The home secretary has accused the EU of failing to match the UK’s progress on plans for expats after Brexit.
Sajid Javid, who will reveal more details on the UK scheme for EU citizens later, said more information was needed from EU member states.
He said he was “concerned” he had not seen other EU countries’ plans on how British nationals would be supported.
There are 3.8 million EU citizens in the UK, and about 900,000 UK citizens in the EU, according to ONS figures.
Mr Javid said: “Publishing details of how we will administer our settled status scheme shows we are honouring the commitments made towards EU citizens living in the UK.
“But I am concerned that I have not seen any similar plans on how EU member states are going to support British nationals in their countries.
“This is not good enough and I hope both the European Parliament and commission will exert more pressure for them to do this as soon as possible.”
A government statement said the home secretary this week met the European Parliament’s chief Brexit negotiator Guy Verhofstadt, who acknowledged that the member states had not done enough on the issue.

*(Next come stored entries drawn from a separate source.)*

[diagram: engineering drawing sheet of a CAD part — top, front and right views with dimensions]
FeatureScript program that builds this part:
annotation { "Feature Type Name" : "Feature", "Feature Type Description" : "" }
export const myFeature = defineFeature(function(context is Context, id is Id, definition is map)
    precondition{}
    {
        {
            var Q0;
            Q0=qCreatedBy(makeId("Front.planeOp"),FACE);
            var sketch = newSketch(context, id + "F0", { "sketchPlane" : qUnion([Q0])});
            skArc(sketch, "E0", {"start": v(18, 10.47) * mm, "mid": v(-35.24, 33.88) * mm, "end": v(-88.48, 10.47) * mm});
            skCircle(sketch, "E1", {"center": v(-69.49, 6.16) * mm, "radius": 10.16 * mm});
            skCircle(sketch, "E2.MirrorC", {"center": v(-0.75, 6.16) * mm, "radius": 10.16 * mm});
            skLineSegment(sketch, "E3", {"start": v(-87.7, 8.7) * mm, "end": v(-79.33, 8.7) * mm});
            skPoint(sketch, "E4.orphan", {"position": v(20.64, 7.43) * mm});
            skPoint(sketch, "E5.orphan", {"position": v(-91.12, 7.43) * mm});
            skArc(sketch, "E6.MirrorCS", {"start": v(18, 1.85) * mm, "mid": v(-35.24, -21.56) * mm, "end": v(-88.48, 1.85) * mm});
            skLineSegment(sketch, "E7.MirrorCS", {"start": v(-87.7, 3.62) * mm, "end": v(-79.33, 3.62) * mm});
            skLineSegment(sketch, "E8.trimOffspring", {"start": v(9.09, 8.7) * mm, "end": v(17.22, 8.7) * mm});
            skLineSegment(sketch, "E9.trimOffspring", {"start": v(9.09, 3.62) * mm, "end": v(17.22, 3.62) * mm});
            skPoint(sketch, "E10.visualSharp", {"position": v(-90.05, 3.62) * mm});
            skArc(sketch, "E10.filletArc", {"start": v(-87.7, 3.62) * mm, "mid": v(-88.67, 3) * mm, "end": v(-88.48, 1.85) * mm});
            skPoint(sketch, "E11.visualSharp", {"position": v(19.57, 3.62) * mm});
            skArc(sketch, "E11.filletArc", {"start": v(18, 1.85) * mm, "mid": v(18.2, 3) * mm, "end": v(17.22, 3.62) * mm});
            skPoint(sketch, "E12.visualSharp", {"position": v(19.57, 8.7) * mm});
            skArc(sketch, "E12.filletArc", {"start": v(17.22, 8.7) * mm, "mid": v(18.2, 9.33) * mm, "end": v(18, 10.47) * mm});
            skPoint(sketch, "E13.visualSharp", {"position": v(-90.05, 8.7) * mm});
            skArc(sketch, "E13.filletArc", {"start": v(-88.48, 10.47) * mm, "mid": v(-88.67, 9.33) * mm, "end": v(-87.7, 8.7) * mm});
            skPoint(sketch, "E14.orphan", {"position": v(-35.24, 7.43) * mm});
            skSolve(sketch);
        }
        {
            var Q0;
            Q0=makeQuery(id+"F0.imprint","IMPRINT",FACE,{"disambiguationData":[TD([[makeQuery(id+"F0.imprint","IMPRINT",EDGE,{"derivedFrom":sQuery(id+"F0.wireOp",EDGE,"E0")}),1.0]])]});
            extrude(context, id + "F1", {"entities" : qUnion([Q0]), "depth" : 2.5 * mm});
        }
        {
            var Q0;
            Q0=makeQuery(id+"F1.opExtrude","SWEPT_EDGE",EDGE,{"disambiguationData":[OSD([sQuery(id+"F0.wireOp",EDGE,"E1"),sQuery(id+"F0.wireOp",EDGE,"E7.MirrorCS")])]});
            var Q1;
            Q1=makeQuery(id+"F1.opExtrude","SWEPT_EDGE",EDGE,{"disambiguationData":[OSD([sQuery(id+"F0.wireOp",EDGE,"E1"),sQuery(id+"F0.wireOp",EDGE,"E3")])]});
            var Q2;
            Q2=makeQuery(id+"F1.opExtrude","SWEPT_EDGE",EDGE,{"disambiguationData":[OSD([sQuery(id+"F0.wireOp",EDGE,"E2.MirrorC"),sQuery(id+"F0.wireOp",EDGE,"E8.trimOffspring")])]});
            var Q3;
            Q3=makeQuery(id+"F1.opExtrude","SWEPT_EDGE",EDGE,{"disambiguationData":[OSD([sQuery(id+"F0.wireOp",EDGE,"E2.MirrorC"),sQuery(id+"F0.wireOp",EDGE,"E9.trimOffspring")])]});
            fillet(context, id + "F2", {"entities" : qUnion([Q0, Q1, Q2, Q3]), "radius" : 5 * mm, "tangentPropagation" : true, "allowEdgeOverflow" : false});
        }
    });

The UK is due to leave the European Union on 29 March 2019.
The government is expected to present a “statement of intent” and draft immigration rules to Parliament later, and the scheme will open in a “phased way” from later this year.
The documents will state who is eligible, how people will be able to apply, and what it will cost.
What we know so far
The Home Office has already detailed some features of its planned approach.
EU citizens who have been in the country for five years by the end of 2020 will be able to apply for “settled status”, which means they can work and live in the UK.
Those who have arrived by 31 December 2020 – when the Brexit transition period is due to end – but do not have five years’ residence, will be able to apply to stay until they have reached the threshold, at which point they can seek settled status.
The government has agreed that EU citizens and their families who arrive between 30 March 2019 – after the UK leaves the EU – and 31 December 2020 will stay on the same terms, but will have to register if they choose to stay longer than three months.
UK government ministers have said there will be an online system – similar to one used to renew driving licences – that will take minutes to complete, with a fee similar to getting a passport, which costs from £75.50.
An ID document and recent photograph will have to be provided by applicants and any criminal convictions declared.
The scheme will be open until the end of June 2021.